Je crois que je l’ai su au moment où m’a posé ce bébé sur le ventre. Je sais que rétrospectivement, c’est facile à dire. Mais, sincèrement, j’ai su que ce serait différent. Que je prendrai avec lui les chemins de traverse ou ceux qui vont de travers. Que nous n’irions pas forcément d’un point A à un point B directement, que nous passerions par d’autres lettres. Pour aller de A à B, pour intégrer le B.A BA comme les autres enfants, comme les autres élèves, nous sommes passés par le CMP, le PAP, l’ESS, la MDPH, l’AESH, l’AEH… Bien d’autres lettres encore, notamment celles qui forment le mot donné par le diagnostic : TDAH et TSA.
J’ai su avant les médecins, avant les professionnels, avant les enseignants que cet enfant- là était particulier, différent, extraordinaire, compliqué… employez les mots que vous voulez. Et puis, il y a eu les premières rentrées.
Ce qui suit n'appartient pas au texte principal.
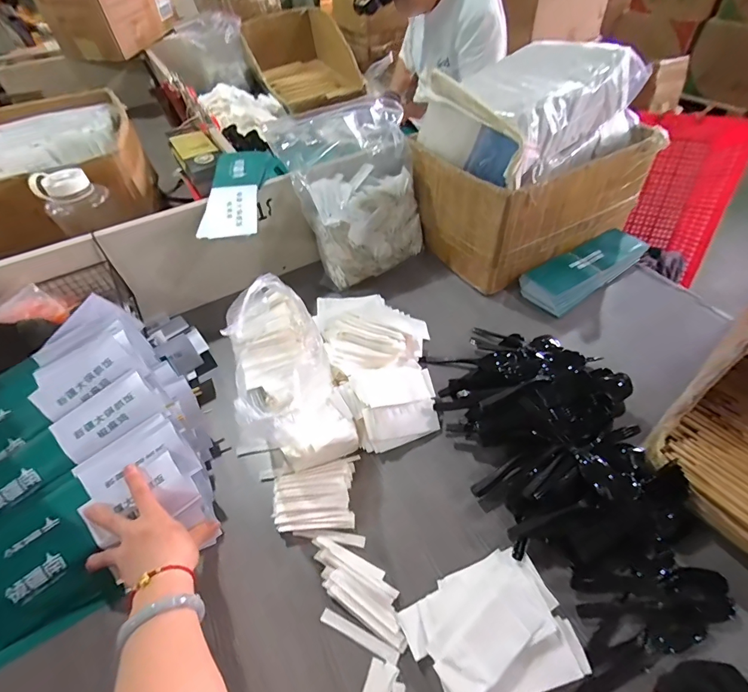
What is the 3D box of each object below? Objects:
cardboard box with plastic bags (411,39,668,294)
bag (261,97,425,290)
[{"bbox_3d":[0.311,-0.360,0.771,0.398,0.302,0.260,-24,51,-16],"label":"cardboard box with plastic bags"},{"bbox_3d":[-0.031,-0.308,0.802,0.257,0.258,0.187,-25,52,-17],"label":"bag"}]

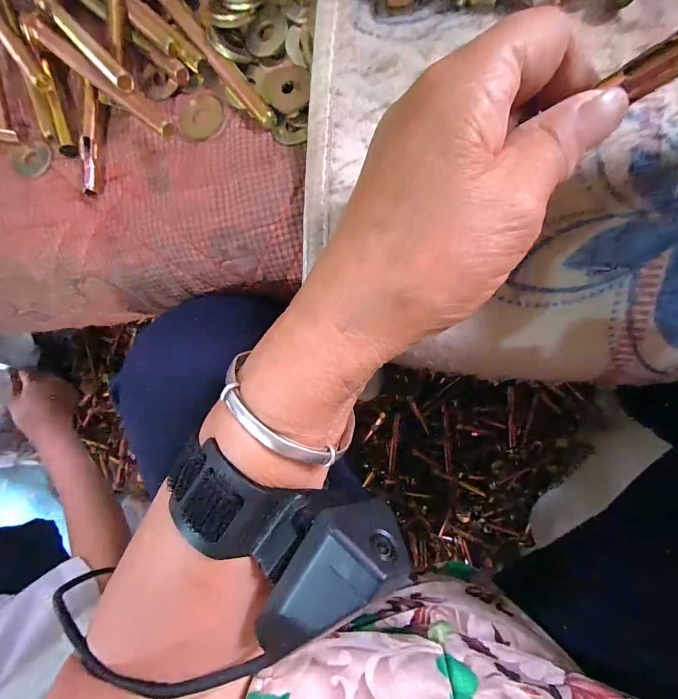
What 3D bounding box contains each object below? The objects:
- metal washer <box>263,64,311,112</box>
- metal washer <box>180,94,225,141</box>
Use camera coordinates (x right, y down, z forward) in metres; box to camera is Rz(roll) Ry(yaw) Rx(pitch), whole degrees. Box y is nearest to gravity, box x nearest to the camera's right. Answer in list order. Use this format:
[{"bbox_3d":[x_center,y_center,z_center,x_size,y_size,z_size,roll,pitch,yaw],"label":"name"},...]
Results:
[{"bbox_3d":[-0.028,-0.140,0.192,0.025,0.004,0.027,1,80,3],"label":"metal washer"},{"bbox_3d":[-0.076,-0.129,0.200,0.025,0.004,0.026,0,91,10],"label":"metal washer"}]

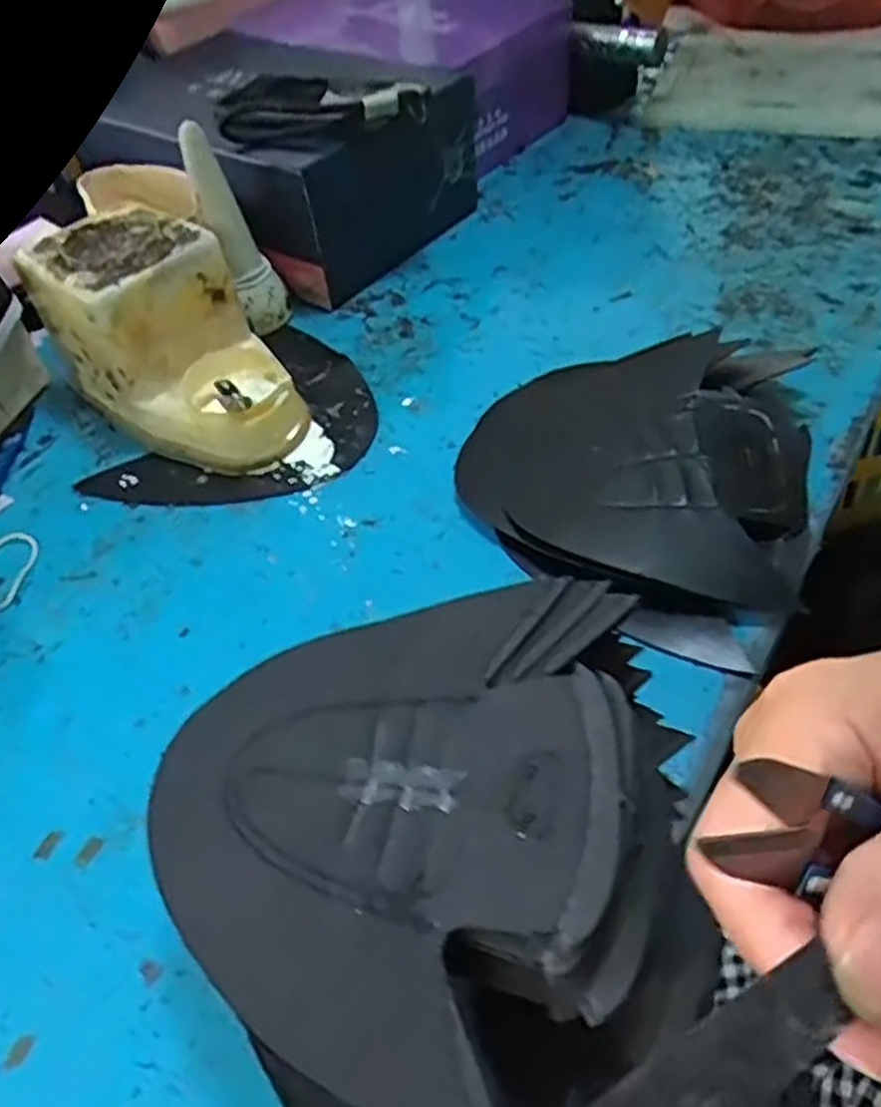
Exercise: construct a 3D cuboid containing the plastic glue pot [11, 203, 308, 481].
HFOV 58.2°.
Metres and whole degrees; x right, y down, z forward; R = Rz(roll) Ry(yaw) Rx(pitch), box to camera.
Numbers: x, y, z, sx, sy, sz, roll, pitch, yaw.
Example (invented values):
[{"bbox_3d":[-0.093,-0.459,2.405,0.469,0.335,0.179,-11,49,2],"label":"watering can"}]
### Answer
[{"bbox_3d":[-0.177,-0.141,0.532,0.187,0.113,0.103,29,57,27],"label":"plastic glue pot"}]

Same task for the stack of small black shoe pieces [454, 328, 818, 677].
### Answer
[{"bbox_3d":[0.113,-0.058,0.471,0.201,0.041,0.241,11,50,15],"label":"stack of small black shoe pieces"}]

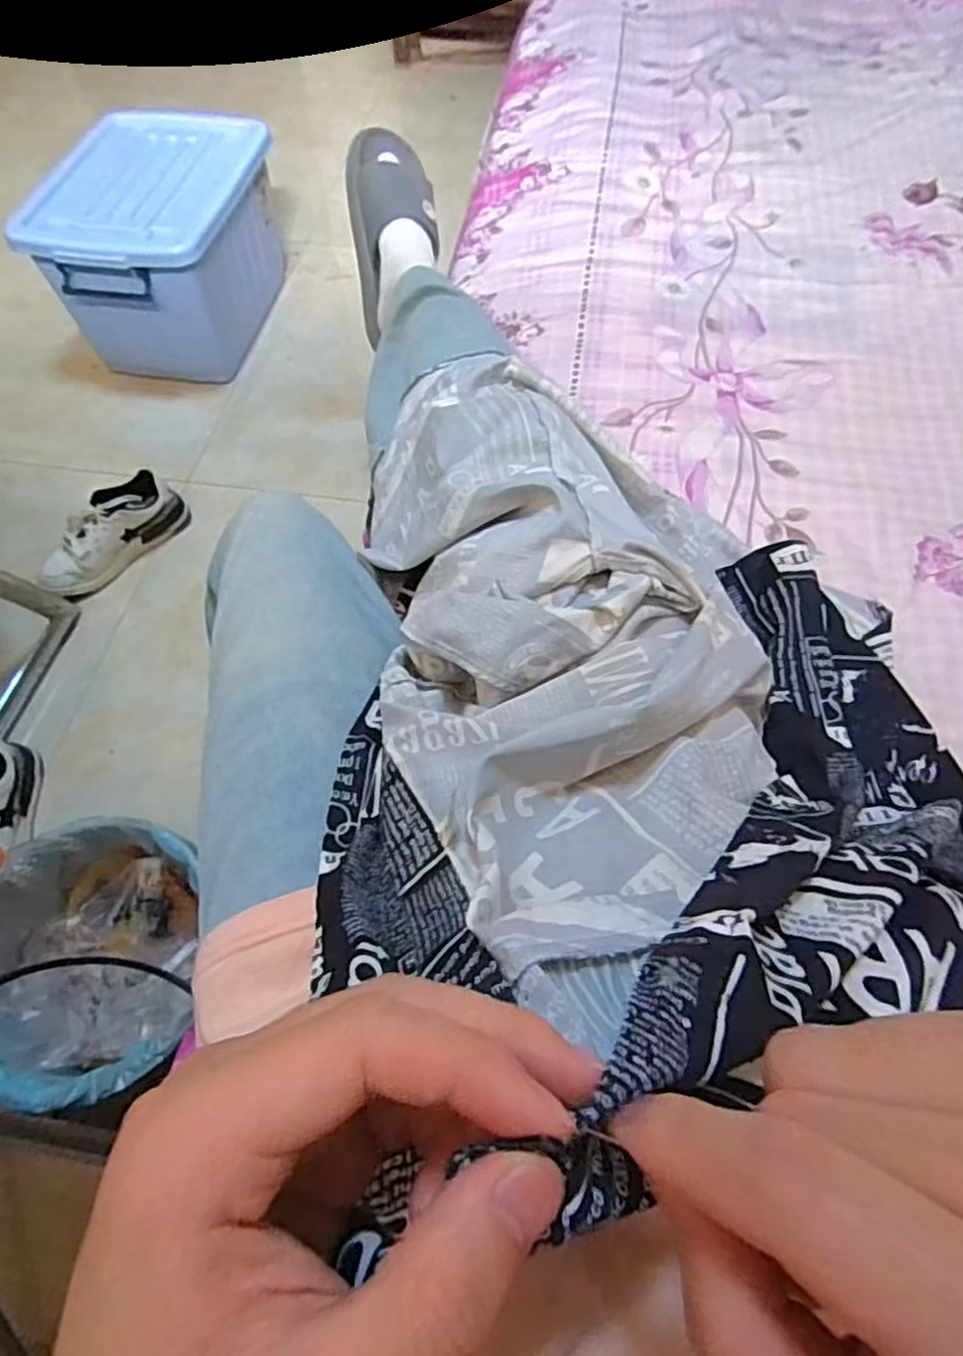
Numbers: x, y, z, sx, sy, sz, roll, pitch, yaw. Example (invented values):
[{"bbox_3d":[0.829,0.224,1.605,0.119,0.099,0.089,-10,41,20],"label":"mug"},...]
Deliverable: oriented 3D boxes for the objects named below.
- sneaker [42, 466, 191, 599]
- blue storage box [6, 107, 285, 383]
[{"bbox_3d":[-0.620,-0.235,1.181,0.086,0.105,0.262,36,67,18],"label":"sneaker"},{"bbox_3d":[-0.614,-0.843,1.394,0.351,0.294,0.449,10,62,6],"label":"blue storage box"}]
Dès la maternelle, j’étais cette maman que les enseignants prenaient à part avec ces mots dits à mi-voix : « Je peux vous voir deux minutes. » Commençait alors la liste des imperfections, des dysfonctionnements de mon fils, suivie par l’incompréhension et le désarroi des enseignants sans moyens et sans formation. Il a su lire avant le CP. La maitresse de grande section m’avait dit : ne vous inquiétez pas, il est juste un peu pénible. Regardez, il se débrouille bien, il arrive à faire en quinze minutes tout le travail que les autres mettent la journée à faire ! Oui, bon… il ne fait rien le reste du temps, mais je m’assieds à côté de lui avant la sortie et il rattrape tout.
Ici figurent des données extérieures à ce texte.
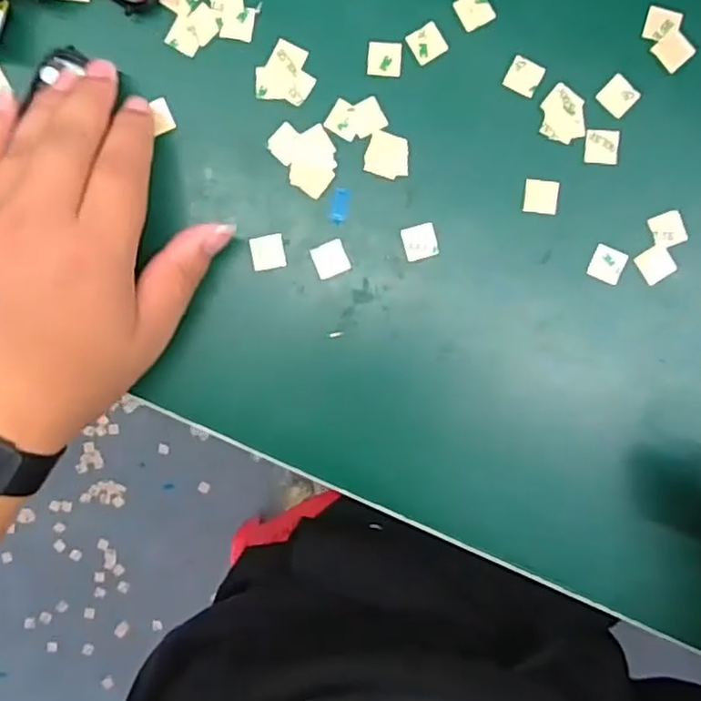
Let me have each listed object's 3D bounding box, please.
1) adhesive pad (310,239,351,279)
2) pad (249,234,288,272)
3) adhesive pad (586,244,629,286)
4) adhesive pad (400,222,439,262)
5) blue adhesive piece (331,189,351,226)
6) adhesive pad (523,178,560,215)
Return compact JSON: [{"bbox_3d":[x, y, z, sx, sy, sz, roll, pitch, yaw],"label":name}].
[{"bbox_3d":[-0.010,-0.044,0.324,0.016,0.004,0.016,-21,93,5],"label":"adhesive pad"},{"bbox_3d":[-0.039,-0.047,0.324,0.016,0.004,0.016,-9,94,4],"label":"pad"},{"bbox_3d":[0.123,-0.041,0.323,0.015,0.004,0.016,21,96,1],"label":"adhesive pad"},{"bbox_3d":[0.033,-0.051,0.323,0.016,0.004,0.016,-15,94,4],"label":"adhesive pad"},{"bbox_3d":[-0.005,-0.069,0.323,0.007,0.004,0.017,11,95,2],"label":"blue adhesive piece"},{"bbox_3d":[0.091,-0.073,0.323,0.016,0.004,0.016,7,95,2],"label":"adhesive pad"}]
Il n’est finalement pas « un peu pénible », il est tout à fait atteint d’un Trouble du Spectre Autistique et d’un Trouble Déficitaire de l’Attention (sans Hyperactivité dans son cas). C’est invisible. Pour certains enseignants, si ça ne voit pas, ça n’existe pas. Le gamin est fainéant et mal élevé (il faut savoir que j’ai cinq enfants, j’en ai bien élevé quatre… Concernant le cinquième qui est pile au milieu de la fratrie, il est évident que j’ai essayé de mal l’élever. Pour voir… et cela a certainement justifié des maltraitances graves, répétées, couvertes par la hiérarchie. Et surtout, des maltraitances destructrices qui ont été une charge supplémentaire à porter en plus du handicap.
Il y a le mauvais, mais il y a aussi le bon. Les équipes, certes désemparées, mais qui font au mieux avec le peu qu’elles ont. Les enseignants qui se mettent à hauteur du gamin (ce qui parfois revient non pas à s’abaisser, mais plutôt à s’élever), ceux qui cherchent parce qu’ils ont bien compris que le handicap va aussi les aider à faire évoluer leur pédagogie, à apprendre encore.
Cette année, il a seize ans. Il a beaucoup grandi. Chaque jour, il apprend à s’adapter dans un monde qui n’est pas complètement adapté à lui.. On pense toujours que les aménagements sont faits essentiellement par les valides pour aider les personnes porteuses de handicap. Que nous consentons à mettre des rampes d’accessibilité, du braille sur les boites des médicaments, des heures sans musique dans les supermarchés pour les personnes autistes. On oublie souvent les personnes porteuses de handicap s’adaptent sans cesse. À chaque minute.
Il a seize ans. L’AESH qu’il doit avoir à temps plein n’est finalement présente que quelques heures parce que « ils ne sont pas assez nombreux, les AESH, et que si vous râlez, et bien d’autres enfants n’auront plus du tout d’AESH, on va leur enlever pour donner ces heures- là à votre fils ». Je vais une nouvelle fois batailler pour que ses droits soient respectés. Je vais porter la culpabilité de savoir qu’un autre gamin, à la mère moins opiniâtre, va perdre en droits. Je vais devoir me battre une nouvelle fois contre le système pour qui l’inclusion n’est qu’un mot. Une coquille vide. Tant qu’on ne mettra pas les moyens pour une réelle inclusion, tout le monde sera en détresse : les enseignants qui ne peuvent pas être magiciens- éducateurs, les parents qui sont vraisemblablement un peu coupables (de ce que vous voulez) et surtout les élèves qui se retrouvent en réelle souffrance.
À quel moment comprendra-t- on que l’inclusion à l’école coûte certes, mais que c’est une chance pour que tous ces gamins soient finalement autonomes, en capacité de travailler et d’être insérés dans la société. Alors, parlons rentabilité, ce mot si cher à nos dirigeants : nous aurons tous à gagner à faire une réelle inclusion. Dès le début de la vie et pour celle de chacun, soit respectée et libre.